=== Doelstelling ===
Zet het reisverhaal over de Minett-regio in Luxemburg hieronder voort, te beginnen na de laatste zin.

=== Gekozen fragment ===
- Home »
Duurzaam in Luxemburg: geniet van natuur en industrieel erfgoed in de Minett regio
Duurzaam in Luxemburg: geniet van natuur en industrieel erfgoed in de Minett regio
Luxemburg stelt zijn industrieel verleden open voor bezoekers, en vooral een hele rits nieuwe initiatieven rond natuur en duurzaamheid. We zijn in het uiterste zuiden van het Groothertogdom, in de regio Minett. Die naam komt van kleine mineraal of kleine erts. In de periode tussen 1870 en 1970 werd hier op intensieve schaal ijzer uit de grond gewonnen. Het betekende de overgang van Luxemburg van een arme boerenregio naar een welvarende industrie. Vanwege de oxidatie van het ijzer in de aarde kreeg die een rode kleur: men spreekt van de streek van de ‘rode aarde’.
Dit artikel is een reportage met inspirerende reisinformatie over duurzaam reizen.
Enkele hectaren maken veel verschil
Voor de winning van het ijzer was het Groothertogdom een zeer arme streek, waar de mensen nauwelijks konden leven van de landbouw. Voor de rest was er niets… Maar reeds in de tijd van de Kelten werd er door de bewoners ijzer gewonnen uit de aarde. Dat is mogelijk in een zeer klein gebied van ongeveer 37 km² in de driehoek met België en Frankrijk, van Dudelange tot Differdange. Hier komt een grondlaag aan de oppervlakte die ongeveer vijfentwintig procent tot dertig procent ijzererts bevat. Spijtig voor de Belgen en de Fransen op enkele kilometers afstand, maar deze laag gaat verder stevig ondergronds. Dat maakt winning buiten Luxemburg veel lastiger, en dus veel duurder. Ter hoogte van Nancy in Frankrijk stopt de laag.

=== Getoonde gegevens ===
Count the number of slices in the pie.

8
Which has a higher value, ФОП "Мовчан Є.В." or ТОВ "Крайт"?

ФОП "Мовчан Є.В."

=== Resultaat ===
Arme boeren worden welvarend
De Kelten uit de buurt van Differdange wonnen dus al ijzererts uit de grond. Maar door de aanwezigheid van een stevige portie fosfor kon het ijzer nooit de vereiste stevigheid bereiken. De oplossing werd bedacht door de Engelse wetenschapper Sidney Gilchrist Thomas die een ‘convertor’ ontwierp waarin fosfor en ijzererts werden gescheiden. Dat gebeurde in 1875: de industriële winning werd mogelijk. Eerst gebeurde dat in galerijen in de heuvels, vergelijkbaar met de mijngangen die we in onze koolmijnen kennen. Maar later werd de werking meer en meer geoptimaliseerd, en kon men in openlucht winnen. Heel eenvoudig: de heuvels werden afgeschraapt, het ijzererts werd in de wagons geladen en via een netwerk van spoorlijnen naar de hoogovens gebracht. Daar waren de ‘convertoren’ intussen ook vervangen door een beter procedé waarbij lucht direct door de substantie werd geblazen. Door het spel van soortelijke gewichten zakte het ijzererts naar de bodem van de hoogoven, en kon daar via een klep wegvloeien richting verwerking.
Als gevolg van al die optimalisaties werd de exploitatie zeer winstgevend: de bevolking kocht concessies en smeet zich op de winning. De staat regelde de verkoop van concessies en beval dat de eerste fase van verwerking in het Groothertogdom moest plaatsvinden. Ook een hele reeks Franse en Belgische bedrijven deed mee: overal in de kleine gordel van Differdange over Esch-sur-Alzette naar Dudelange verrezen fabrieken en hoogovens. De nieuwe rijkdom in het zuiden had ook een positieve weerbots voor de arme boeren in het noorden van Luxemburg: de geëxtraheerde fosfor bleek een uitstekende meststof en werd massaal in de rest van het Groothertogdom aangewend.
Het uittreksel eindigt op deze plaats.